In the short term, they indicate from Ad Astra, the VASIMR engine is expected to be used for a wide range of high-energy applications, from solar electricity in cislunar space to nuclear electricity in interplanetary space. In the longer term, the VASIMR could be the precursor to future fusion spacecraft, which are still in the conceptual phase.

VASIMR, an electronuclear propulsion technology ship, could be the precursor to future fusion ships

fusion ships

Fusion craft like the Reverse Field Configuration Reactor (PFRC) being developed at Princeton’s Plasma Physics Laboratory could produce a direct fusion drive (DFD), which directly converts energy from charged particles produced in the fusion reactions in propulsion for the spacecraft.

The PFRC reactor at the Princeton Plasma Physics Laboratory (Photo: Princeton Fusion Systems)

The possibilities of DFD technology open the door to interstellar space, human missions to Mars and a stable supply of energy for a future lunar base, indicate from the company Princeton Satellite Systems. Other advantages are that they are small in size and require very little fuel. Just a few kilos can power a spacecraft for ten years.

The possibilities of nuclear fusion technology open the door to interstellar space, human missions to Mars and a stable supply of energy for a future lunar base.

Energy for the alien surface
Nuclear reactors could also be used to provide a reliable source of surface power for extended exploration missions, facilitating a sustainable human presence on other planetary bodies. Fission surface power reactor designs are micro-reactors that could supply electrical power in the tens of kW range for decades. The current focus is on using either low-enriched uranium fuels or high-enriched uranium fuels for peaceful use.

In the words of NASA’s Space Nuclear Technology Portfolio representative, the Agency’s priority is to “design, build, and demonstrate a low-enriched uranium fission surface power system with a wide range of applications for the surface of the Moon and for a future mission to Mars with humans, scalable to energy levels above 100 kWe; it must also be able to cover the needs of the NEP system.”

NASA is working on the design of a fission surface power system for applications on the surface of the Moon and for a future mission to Mars with humans

Power for systems on board the spacecraft
Spacecraft not only need electrical power for propulsion, but also to maintain their life support systems, communications, and other equipment and systems. Special emphasis was made at the expert meeting on radioisotope thermoelectric generators (RTGs), which have powered the Voyager spacecraft for decades far beyond the Sun thanks to their potential to provide heat and electricity for long periods of time to systems aboard spacecraft in the cold temperatures of space.

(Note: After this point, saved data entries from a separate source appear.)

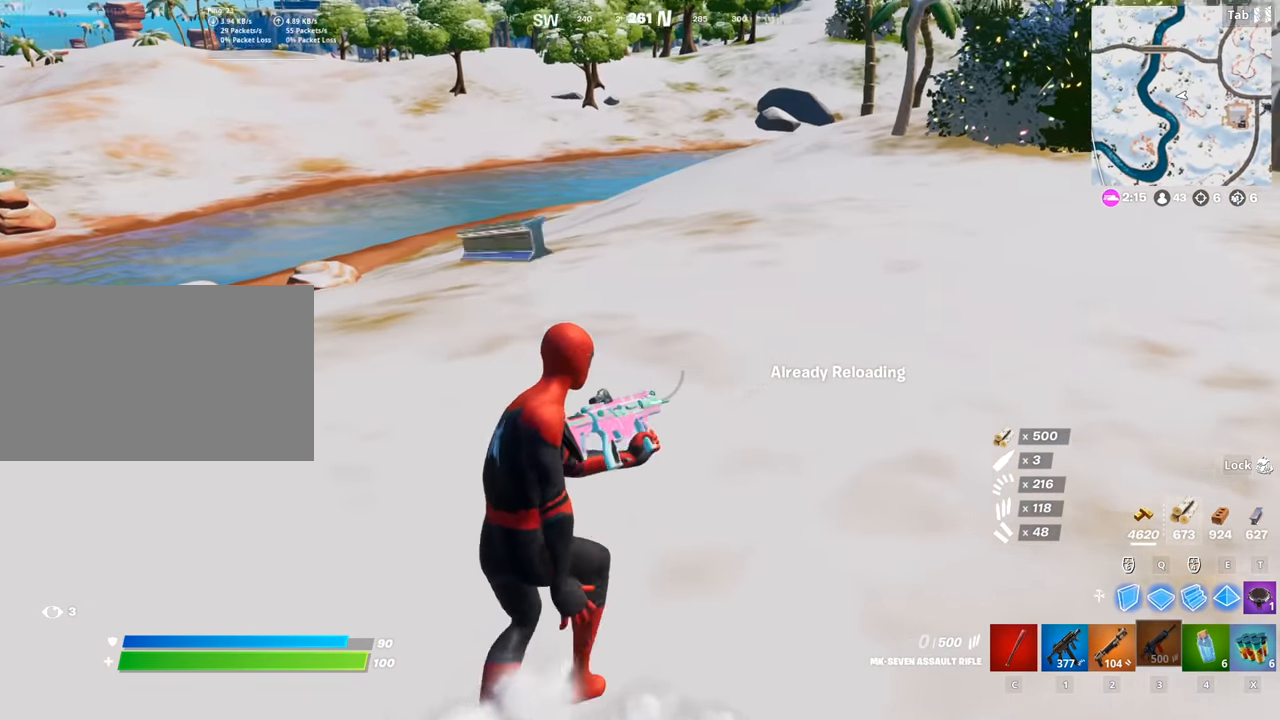
{"keys": ["w"], "mouse": [], "mouse_move": "still", "events": [[50, "mouse_wheel", "up"], [317, "d", "up"]]}
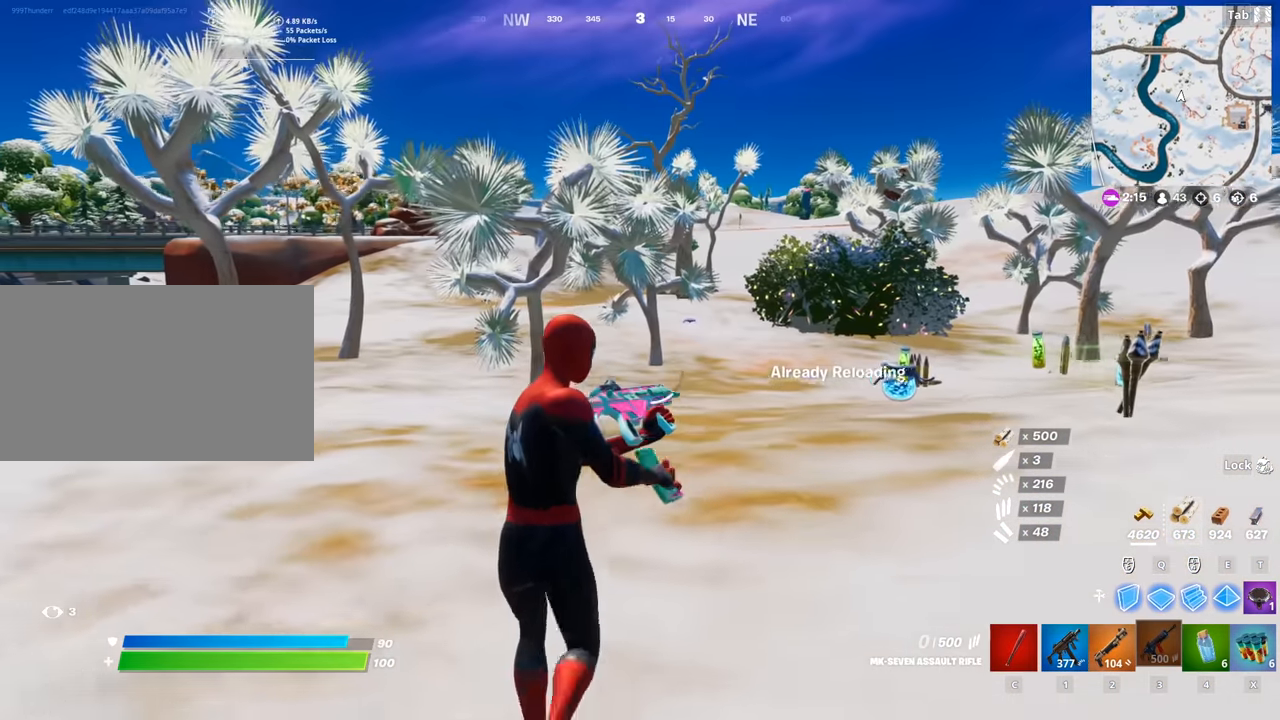
{"keys": ["w"], "mouse": [], "mouse_move": "down", "events": [[250, "d", "down"], [383, "d", "up"]]}
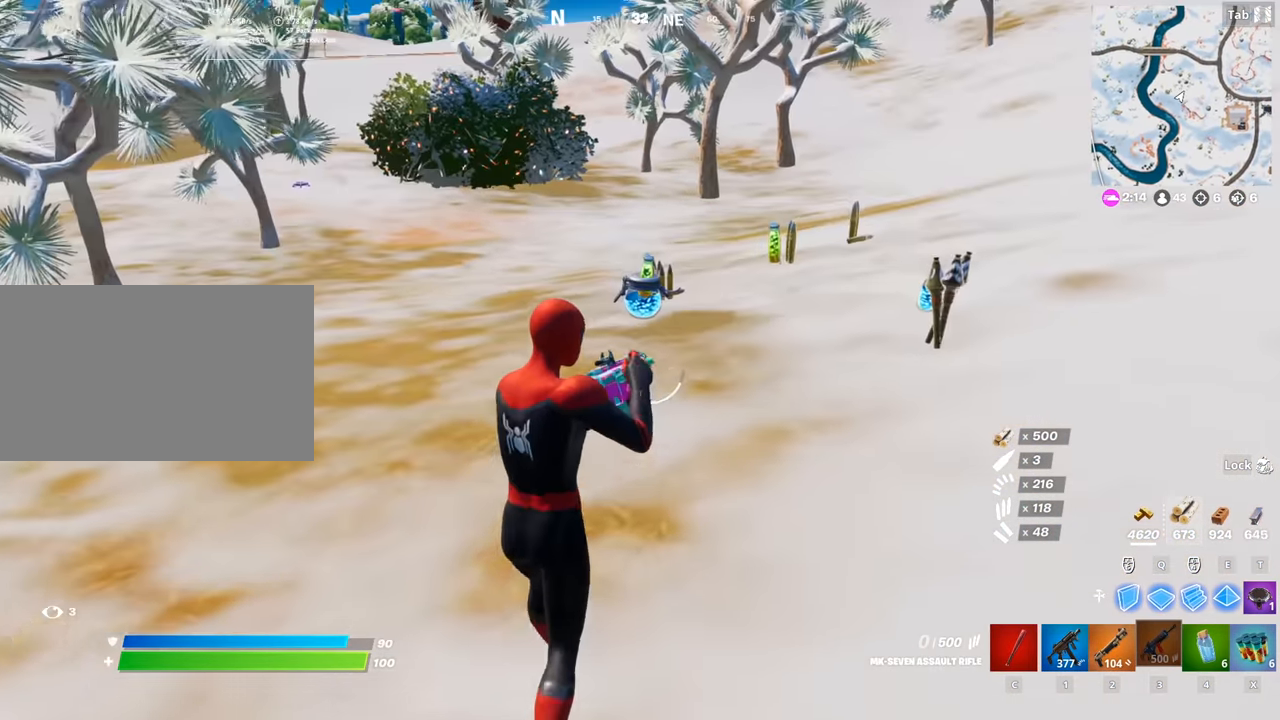
{"keys": ["w"], "mouse": [], "mouse_move": "down-left", "events": []}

Future nuclear solutions such as DFD technology could supply electricity simultaneously. According to NASA studies, a fusion-powered direct-drive engine can produce power and thrust with the best performance, generating electrical power and propulsion with a single engine.

With the support of nuclear energy, future space missions will be able to count on a much greater number of applications. In the words of Mikhail Chudakov of the IAEA’s Department of Nuclear Energy, “our path to the stars goes through the atom.”